By TIOL News Service

CHENNAI, FEB 27, 2013: THE issues before the Bench are - Whether even if the investment in plant and machinery exceeds Rs one crore, the assessee can claim to be treated as SSI merely because it was treated so in the past; Whether merely because the assessee was erroneously allowed certain benefits in the past, such allowance vests any right in the assessee to claim the same in the next AY; Whether the principle of consistency fails when certain benefits, not legally available to the assessee, were allowed in the past and Whether the doctrine of res judicata is not applicable in the case of administration of tax laws. And the answers go against the assessee.

Facts of the case

The
assessee company, a small scale undertaking, had claimed deduction u/s 80IB. The assessment was completed u/s 143(3), allowing the deduction. Subsequently, the CIT observed that the value of plant & machinery of the assessee company was more than Rs one crore, and the same was not a small scale undertaking u/s 11B of Industries (Development and Regulation) Act, 1951. The CIT observed that us/80IB(14)(g) of the Act the conditions for being small scale undertaking should be satisfied on the last day of the previous year. Thus, invoking powers us/ 263, the CIT directed the AO to reassess the income and allowance of deduction applying ratio laid down us/ 80IB(14)(g) of the Act. Assessee stated that the said conditions were required to be fulfilled only for the first year of claim of deduction. Reliance in this regards was placed on Tribunal's decision in the case of Tata Communication Internet Services Ltd. Also, the assessee contended that the said issue was debatable and thus the original assessment by AO could not be considered as erroneous and prejudicial to the Revenue relying on the Supreme Court decision in case of Malabar Industrial Co. In appeal the assessee argued that the status of small scale undertaking was available till the time the unit was registered as a small scale unit. Further as per the consistency principle the assessee pleaded that since the deduction had been allowed for past A.Y. from 2001-02 to A.Y. 2005-06 where the value of plant & machinery was above Rs one crore, the deduction u/s 80IB could not be denied in the A.Y. under consideration.

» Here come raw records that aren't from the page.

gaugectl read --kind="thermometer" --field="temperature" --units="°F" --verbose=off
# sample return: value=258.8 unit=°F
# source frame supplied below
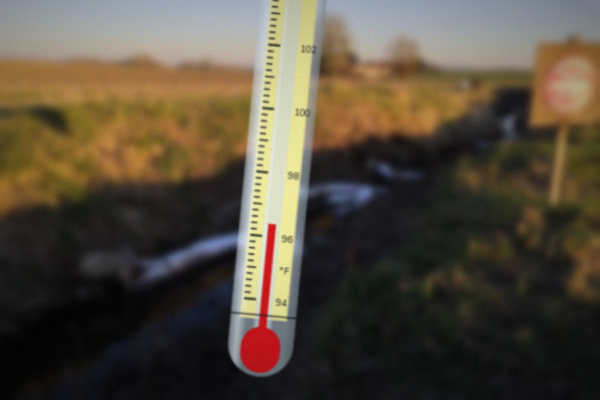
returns value=96.4 unit=°F
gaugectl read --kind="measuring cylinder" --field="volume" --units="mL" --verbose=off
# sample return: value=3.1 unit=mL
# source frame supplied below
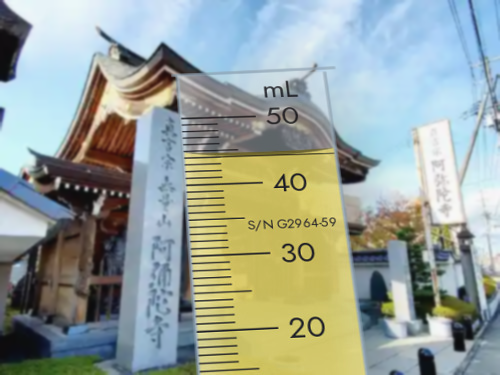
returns value=44 unit=mL
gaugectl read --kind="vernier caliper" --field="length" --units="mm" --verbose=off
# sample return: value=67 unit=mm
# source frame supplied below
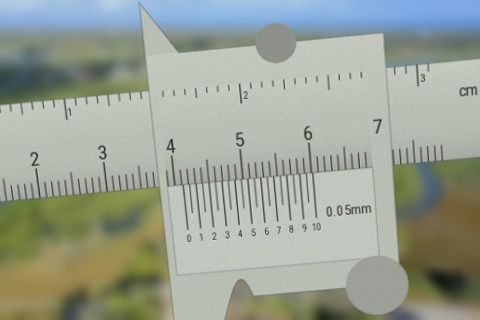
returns value=41.2 unit=mm
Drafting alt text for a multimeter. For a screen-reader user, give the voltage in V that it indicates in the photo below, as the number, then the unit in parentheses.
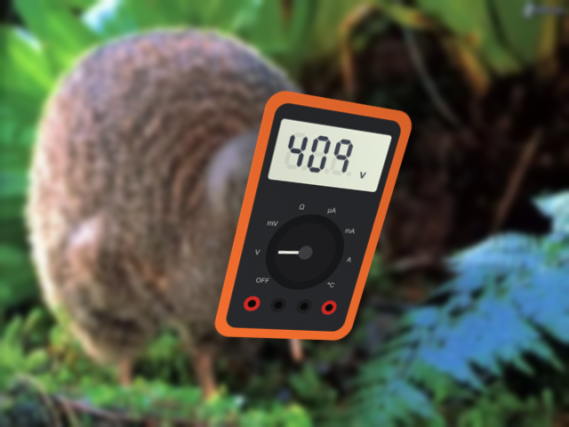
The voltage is 409 (V)
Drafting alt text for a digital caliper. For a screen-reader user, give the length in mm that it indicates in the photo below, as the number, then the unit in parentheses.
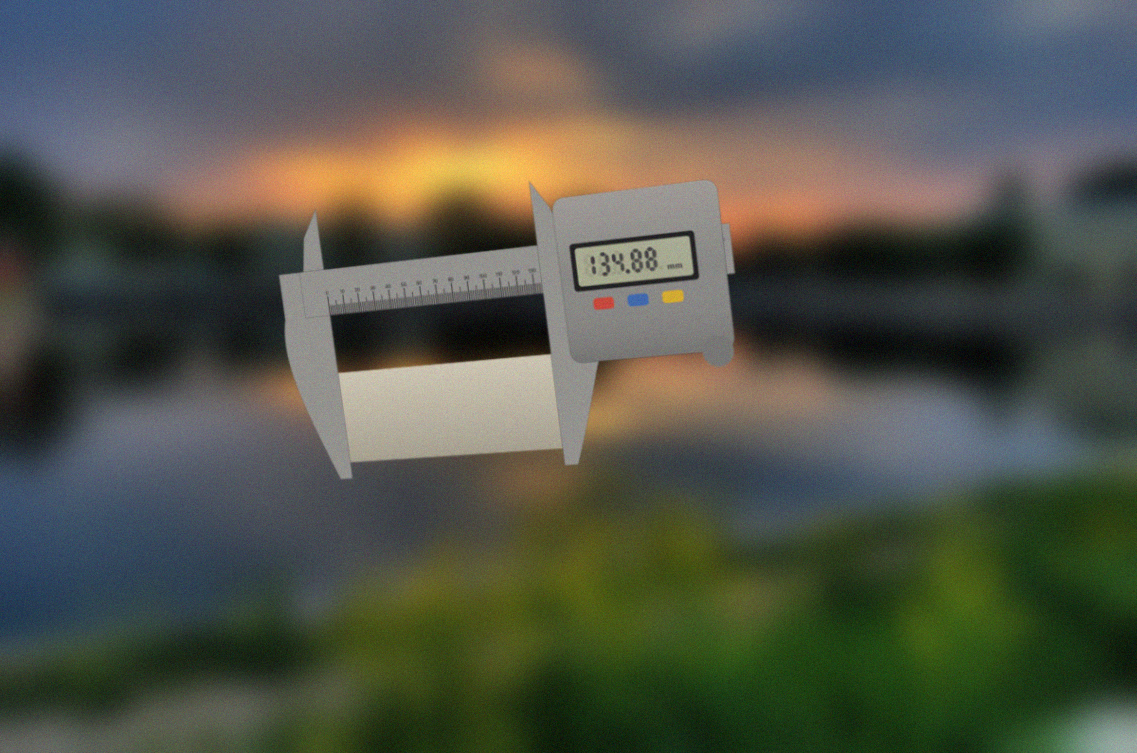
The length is 134.88 (mm)
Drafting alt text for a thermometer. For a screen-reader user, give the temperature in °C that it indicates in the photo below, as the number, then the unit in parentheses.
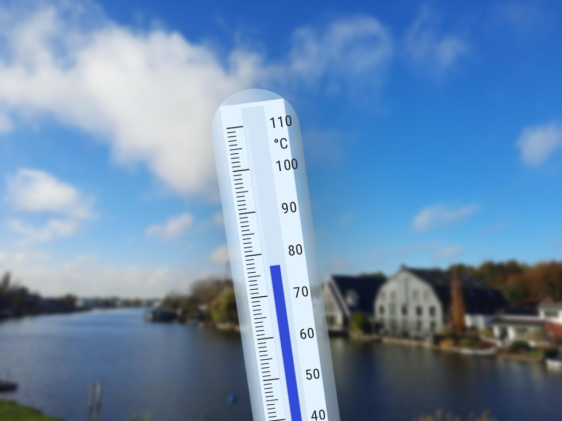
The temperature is 77 (°C)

On appeal, the Tribunal held that,

++ we find that as per provisions of section 11B of the Industries (Development and Regulation) Act, 1951, an undertaking to be regarded as small scale industrial undertaking therein must not have investment in plant and machinery exceeding Rs. 1 crore. Thus, in our considered view, the assessee’s undertaking cannot be regarded as small scale industrial undertaking for the year under consideration u/s 11B of the Industries (Development and Regulation) Act, 1951. Moreover, we find that there is no requirement as per the above provisions of section 80IB(14)(g) to have a certificate or otherwise for being regarded as small scale industrial undertaking u/s 80IB of the Act;

++ we find that the conditions regarding assessee’s industrial undertaking being a small scale industrial undertaking is of fact relevant to each year and the same can change on making of further investment in plant and machinery in subsequent year by the assessee or by sale of plant and machinery used in the undertaking by the assessee in the subsequent year. Therefore, merely because of allowance of deduction in an earlier year in which the assessee satisfied the conditions of being a small scale industrial undertaking, it cannot be held that the assessee must be allowed deduction in subsequent eligible years irrespective of the fact whether the assessee remains a small scale industrial undertaking in the subsequent years or not when the condition for allowability of deduction is that the assessee should be a small scale industrial undertaking;

++ therefore, in our considered view, the above decisions of the Bombay High Court are not applicable for deciding the issue under consideration………….. the assessee can be allowed deduction on the satisfaction of conditions envisaged in the law and not merely because it was erroneously allowed any deduction in the earlier years. It is a settled position that res judicata is not applicable in administration of tax laws. No vested right can be held to be created in favour of the assessee merely because of allowance of deduction in earlier years which was not legally entitled to, was allowed.